| Prompt |
Copy the rows word for word, starting at the line that contains "Показать объявления" and continuing through the last row. Leave the pictures out of your answer.

| The input |
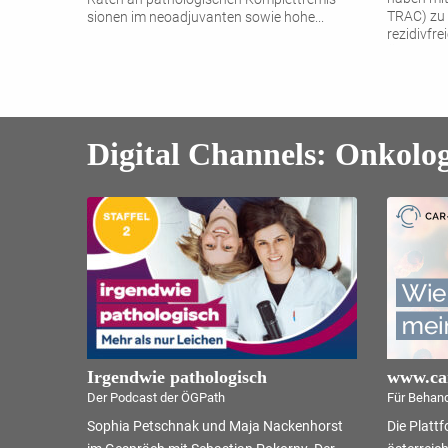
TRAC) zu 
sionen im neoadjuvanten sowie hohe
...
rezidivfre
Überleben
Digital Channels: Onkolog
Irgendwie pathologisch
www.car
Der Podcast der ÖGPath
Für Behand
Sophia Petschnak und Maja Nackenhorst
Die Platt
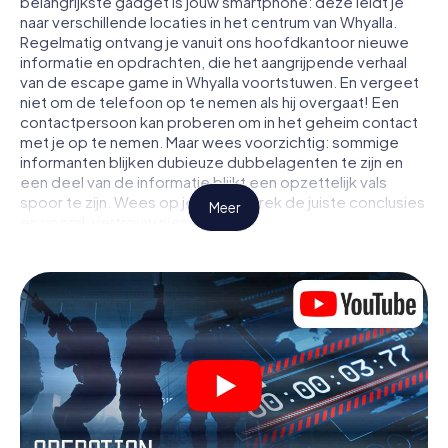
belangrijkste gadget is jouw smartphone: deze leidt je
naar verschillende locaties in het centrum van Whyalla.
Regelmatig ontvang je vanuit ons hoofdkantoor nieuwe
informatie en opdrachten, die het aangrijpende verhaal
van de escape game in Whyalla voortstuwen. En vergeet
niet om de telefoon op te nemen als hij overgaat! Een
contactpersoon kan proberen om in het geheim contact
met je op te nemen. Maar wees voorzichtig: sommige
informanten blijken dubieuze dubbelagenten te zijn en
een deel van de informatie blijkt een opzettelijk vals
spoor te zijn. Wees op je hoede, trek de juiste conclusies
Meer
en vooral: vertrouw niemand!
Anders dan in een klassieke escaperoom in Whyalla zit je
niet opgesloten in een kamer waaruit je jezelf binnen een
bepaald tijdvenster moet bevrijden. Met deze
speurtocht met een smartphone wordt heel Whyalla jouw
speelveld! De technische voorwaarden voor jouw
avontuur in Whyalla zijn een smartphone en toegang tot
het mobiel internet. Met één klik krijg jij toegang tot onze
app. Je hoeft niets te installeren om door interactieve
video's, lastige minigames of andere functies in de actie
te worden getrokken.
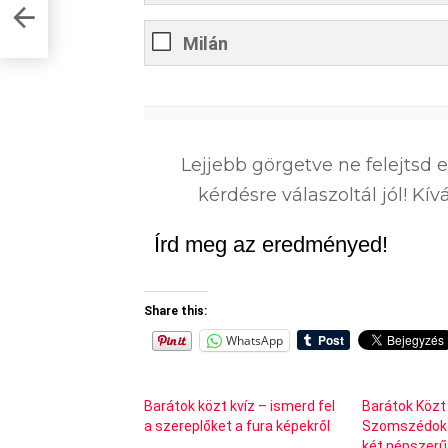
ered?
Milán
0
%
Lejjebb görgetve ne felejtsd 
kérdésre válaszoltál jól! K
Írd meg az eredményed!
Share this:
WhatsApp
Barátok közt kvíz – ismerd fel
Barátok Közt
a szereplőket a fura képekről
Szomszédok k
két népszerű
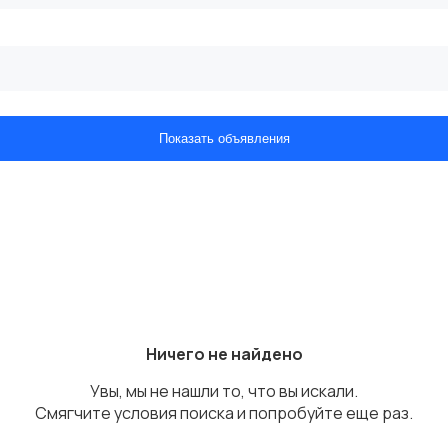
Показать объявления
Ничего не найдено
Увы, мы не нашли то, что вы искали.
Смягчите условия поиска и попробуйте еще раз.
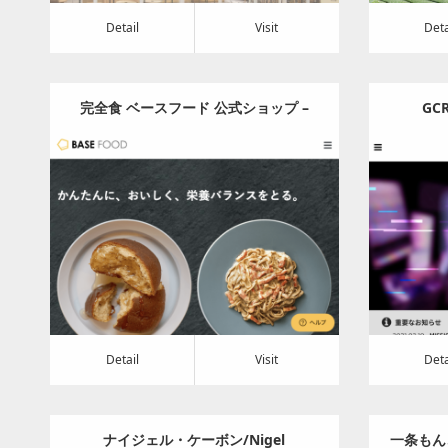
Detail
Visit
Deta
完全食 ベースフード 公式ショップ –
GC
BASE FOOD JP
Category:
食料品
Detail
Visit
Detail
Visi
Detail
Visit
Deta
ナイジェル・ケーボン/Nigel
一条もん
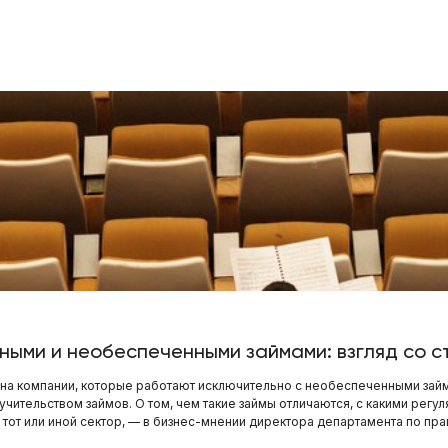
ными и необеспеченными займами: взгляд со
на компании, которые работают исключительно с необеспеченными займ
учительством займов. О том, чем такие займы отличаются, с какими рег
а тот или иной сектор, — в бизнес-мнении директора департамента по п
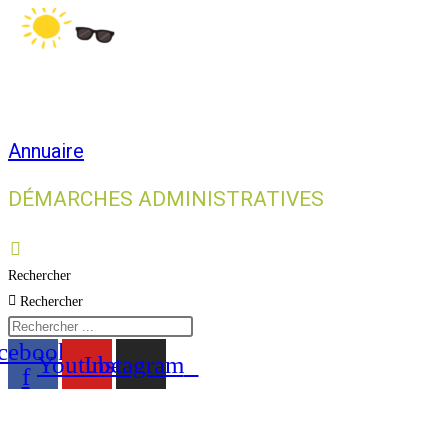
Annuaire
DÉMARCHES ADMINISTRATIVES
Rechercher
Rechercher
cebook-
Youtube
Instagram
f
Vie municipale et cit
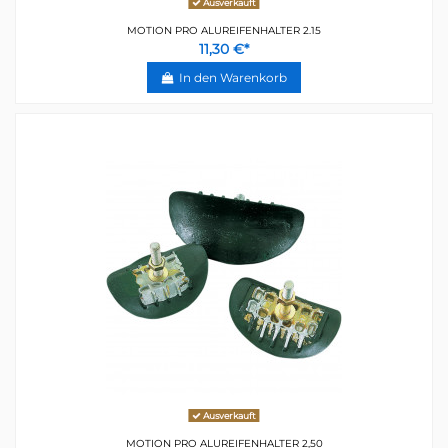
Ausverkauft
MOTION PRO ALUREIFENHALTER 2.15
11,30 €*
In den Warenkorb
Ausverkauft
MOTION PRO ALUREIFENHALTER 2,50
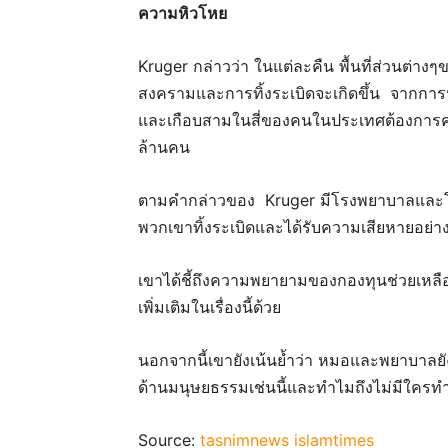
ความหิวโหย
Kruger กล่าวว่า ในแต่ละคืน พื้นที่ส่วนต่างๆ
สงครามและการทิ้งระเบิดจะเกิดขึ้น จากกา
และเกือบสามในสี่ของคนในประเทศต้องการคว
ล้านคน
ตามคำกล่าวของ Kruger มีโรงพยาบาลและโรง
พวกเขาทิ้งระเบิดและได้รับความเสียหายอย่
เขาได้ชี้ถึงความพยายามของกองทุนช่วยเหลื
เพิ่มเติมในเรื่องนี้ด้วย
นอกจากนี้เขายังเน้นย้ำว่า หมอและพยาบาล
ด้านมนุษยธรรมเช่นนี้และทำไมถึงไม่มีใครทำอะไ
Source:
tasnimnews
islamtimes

| Answer to the exercise |
Показать объявления
Ничего не найдено
Увы, мы не нашли то, что вы искали.
Смягчите условия поиска и попробуйте еще раз.
Detail
Visit
Deta
完全食 ベースフード 公式ショップ –
GC
BASE FOOD JP
Category:
食料品
Detail
Visit
Detail
Visi
Detail
Visit
Deta
ナイジェル・ケーボン/Nigel
一条もん
ными и необеспеченными займами: взгляд со
на компании, которые работают исключительно с необеспеченными займ
учительством займов. О том, чем такие займы отличаются, с какими рег
а тот или иной сектор, — в бизнес-мнении директора департамента по п
Annuaire
DÉMARCHES ADMINISTRATIVES
Rechercher
Rechercher
cebook-
Youtube
Instagram
f
Vie municipale et cit
Ausverkauft
MOTION PRO ALUREIFENHALTER 2.15
11,30 €*
In den Warenkorb
Ausverkauft
MOTION PRO ALUREIFENHALTER 2,50
ความหิวโหย
Kruger กล่าวว่า ในแต่ละคืน พื้นที่ส่วนต่างๆ
สงครามและการทิ้งระเบิดจะเกิดขึ้น จากกา
และเกือบสามในสี่ของคนในประเทศต้องการคว
ล้านคน
ตามคำกล่าวของ Kruger มีโรงพยาบาลและโรง
พวกเขาทิ้งระเบิดและได้รับความเสียหายอย่
เขาได้ชี้ถึงความพยายามของกองทุนช่วยเหลื
เพิ่มเติมในเรื่องนี้ด้วย
นอกจากนี้เขายังเน้นย้ำว่า หมอและพยาบาล
ด้านมนุษยธรรมเช่นนี้และทำไมถึงไม่มีใครทำอะไ
Source:
tasnimnews
islamtimes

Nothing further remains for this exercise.